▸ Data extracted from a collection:
***
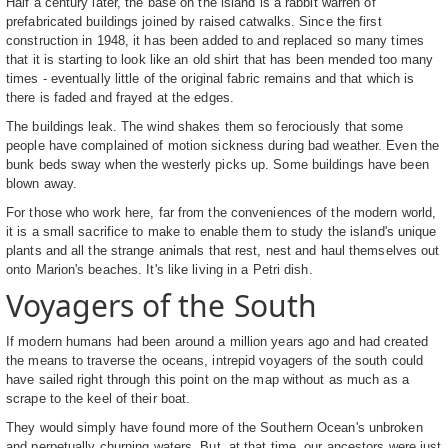
Half a century later, the base on the island is a rabbit warren of
prefabricated buildings joined by raised catwalks. Since the first
construction in 1948, it has been added to and replaced so many times
that it is starting to look like an old shirt that has been mended too many
times - eventually little of the original fabric remains and that which is
there is faded and frayed at the edges.
The buildings leak. The wind shakes them so ferociously that some
people have complained of motion sickness during bad weather. Even the
bunk beds sway when the westerly picks up. Some buildings have been
blown away.
For those who work here, far from the conveniences of the modern world,
it is a small sacrifice to make to enable them to study the island's unique
plants and all the strange animals that rest, nest and haul themselves out
onto Marion's beaches. It's like living in a Petri dish.
Voyagers of the South
If modern humans had been around a million years ago and had created
the means to traverse the oceans, intrepid voyagers of the south could
have sailed right through this point on the map without as much as a
scrape to the keel of their boat.
They would simply have found more of the Southern Ocean's unbroken
and perpetually churning waters. But, at that time, our ancestors were just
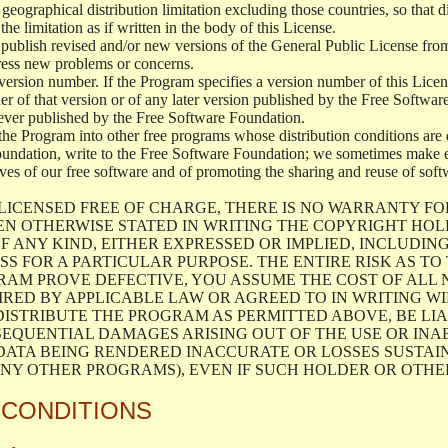
geographical distribution limitation excluding those countries, so that d
the limitation as if written in the body of this License.
lish revised and/or new versions of the General Public License from ti
ddress new problems or concerns.
version number. If the Program specifies a version number of this Licen
er of that version or of any later version published by the Free Softwa
ever published by the Free Software Foundation.
the Program into other free programs whose distribution conditions are d
oundation, write to the Free Software Foundation; we sometimes make ex
atives of our free software and of promoting the sharing and reuse of soft
LICENSED FREE OF CHARGE, THERE IS NO WARRANTY FO
EN OTHERWISE STATED IN WRITING THE COPYRIGHT HO
F ANY KIND, EITHER EXPRESSED OR IMPLIED, INCLUDING
S FOR A PARTICULAR PURPOSE. THE ENTIRE RISK AS T
AM PROVE DEFECTIVE, YOU ASSUME THE COST OF ALL N
IRED BY APPLICABLE LAW OR AGREED TO IN WRITING W
ISTRIBUTE THE PROGRAM AS PERMITTED ABOVE, BE LI
SEQUENTIAL DAMAGES ARISING OUT OF THE USE OR INA
 DATA BEING RENDERED INACCURATE OR LOSSES SUSTAIN
Y OTHER PROGRAMS), EVEN IF SUCH HOLDER OR OTHER 
 CONDITIONS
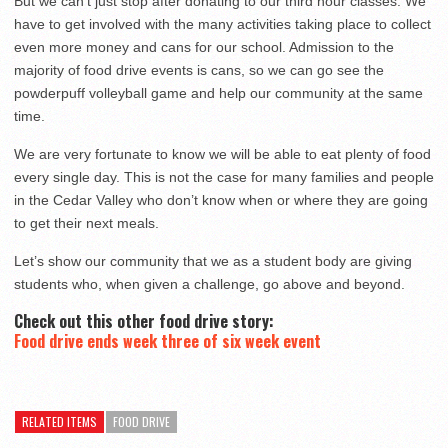
But we can’t just stop after donating to our third hour classes. We
have to get involved with the many activities taking place to collect
even more money and cans for our school. Admission to the
majority of food drive events is cans, so we can go see the
powderpuff volleyball game and help our community at the same
time.
We are very fortunate to know we will be able to eat plenty of food
every single day. This is not the case for many families and people
in the Cedar Valley who don’t know when or where they are going
to get their next meals.
Let’s show our community that we as a student body are giving
students who, when given a challenge, go above and beyond.
Check out this other food drive story:
Food drive ends week three of six week event
RELATED ITEMS
FOOD DRIVE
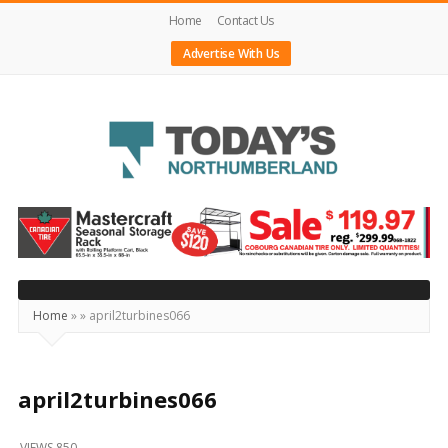
Home
Contact Us
Advertise With Us
Today's
Northumberland
–
Your
Source
Home
»
»
april2turbines066
For
What's
Happening
april2turbines066
Locally
VIEWS 850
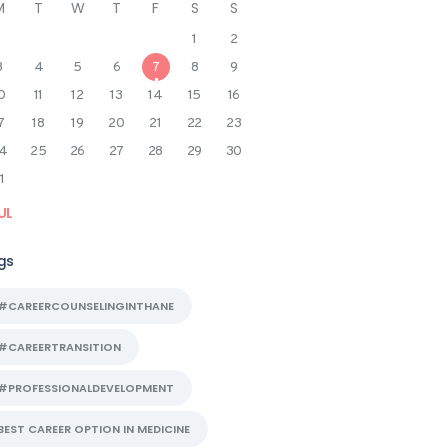
M
T
W
T
F
S
S
1
2
3
4
5
6
7
8
9
0
11
12
13
14
15
16
7
18
19
20
21
22
23
4
25
26
27
28
29
30
1
UL
gs
#CAREERCOUNSELINGINTHANE
#CAREERTRANSITION
#PROFESSIONALDEVELOPMENT
BEST CAREER OPTION IN MEDICINE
***
▸ Exercise goal:
Please set down every record above exactly as it appears, leaving out the pictures.

▸ Response box:
Half a century later, the base on the island is a rabbit warren of
prefabricated buildings joined by raised catwalks. Since the first
construction in 1948, it has been added to and replaced so many times
that it is starting to look like an old shirt that has been mended too many
times - eventually little of the original fabric remains and that which is
there is faded and frayed at the edges.
The buildings leak. The wind shakes them so ferociously that some
people have complained of motion sickness during bad weather. Even the
bunk beds sway when the westerly picks up. Some buildings have been
blown away.
For those who work here, far from the conveniences of the modern world,
it is a small sacrifice to make to enable them to study the island's unique
plants and all the strange animals that rest, nest and haul themselves out
onto Marion's beaches. It's like living in a Petri dish.
Voyagers of the South
If modern humans had been around a million years ago and had created
the means to traverse the oceans, intrepid voyagers of the south could
have sailed right through this point on the map without as much as a
scrape to the keel of their boat.
They would simply have found more of the Southern Ocean's unbroken
and perpetually churning waters. But, at that time, our ancestors were just
geographical distribution limitation excluding those countries, so that d
the limitation as if written in the body of this License.
lish revised and/or new versions of the General Public License from ti
ddress new problems or concerns.
version number. If the Program specifies a version number of this Licen
er of that version or of any later version published by the Free Softwa
ever published by the Free Software Foundation.
the Program into other free programs whose distribution conditions are d
oundation, write to the Free Software Foundation; we sometimes make ex
atives of our free software and of promoting the sharing and reuse of soft
LICENSED FREE OF CHARGE, THERE IS NO WARRANTY FO
EN OTHERWISE STATED IN WRITING THE COPYRIGHT HO
F ANY KIND, EITHER EXPRESSED OR IMPLIED, INCLUDING
S FOR A PARTICULAR PURPOSE. THE ENTIRE RISK AS T
AM PROVE DEFECTIVE, YOU ASSUME THE COST OF ALL N
IRED BY APPLICABLE LAW OR AGREED TO IN WRITING W
ISTRIBUTE THE PROGRAM AS PERMITTED ABOVE, BE LI
SEQUENTIAL DAMAGES ARISING OUT OF THE USE OR INA
 DATA BEING RENDERED INACCURATE OR LOSSES SUSTAIN
Y OTHER PROGRAMS), EVEN IF SUCH HOLDER OR OTHER 
 CONDITIONS
But we can’t just stop after donating to our third hour classes. We
have to get involved with the many activities taking place to collect
even more money and cans for our school. Admission to the
majority of food drive events is cans, so we can go see the
powderpuff volleyball game and help our community at the same
time.
We are very fortunate to know we will be able to eat plenty of food
every single day. This is not the case for many families and people
in the Cedar Valley who don’t know when or where they are going
to get their next meals.
Let’s show our community that we as a student body are giving
students who, when given a challenge, go above and beyond.
Check out this other food drive story:
Food drive ends week three of six week event
RELATED ITEMS
FOOD DRIVE
Home
Contact Us
Advertise With Us
Today's
Northumberland
–
Your
Source
Home
»
»
april2turbines066
For
What's
Happening
april2turbines066
Locally
VIEWS 850
M
T
W
T
F
S
S
1
2
3
4
5
6
7
8
9
0
11
12
13
14
15
16
7
18
19
20
21
22
23
4
25
26
27
28
29
30
1
UL
gs
#CAREERCOUNSELINGINTHANE
#CAREERTRANSITION
#PROFESSIONALDEVELOPMENT
BEST CAREER OPTION IN MEDICINE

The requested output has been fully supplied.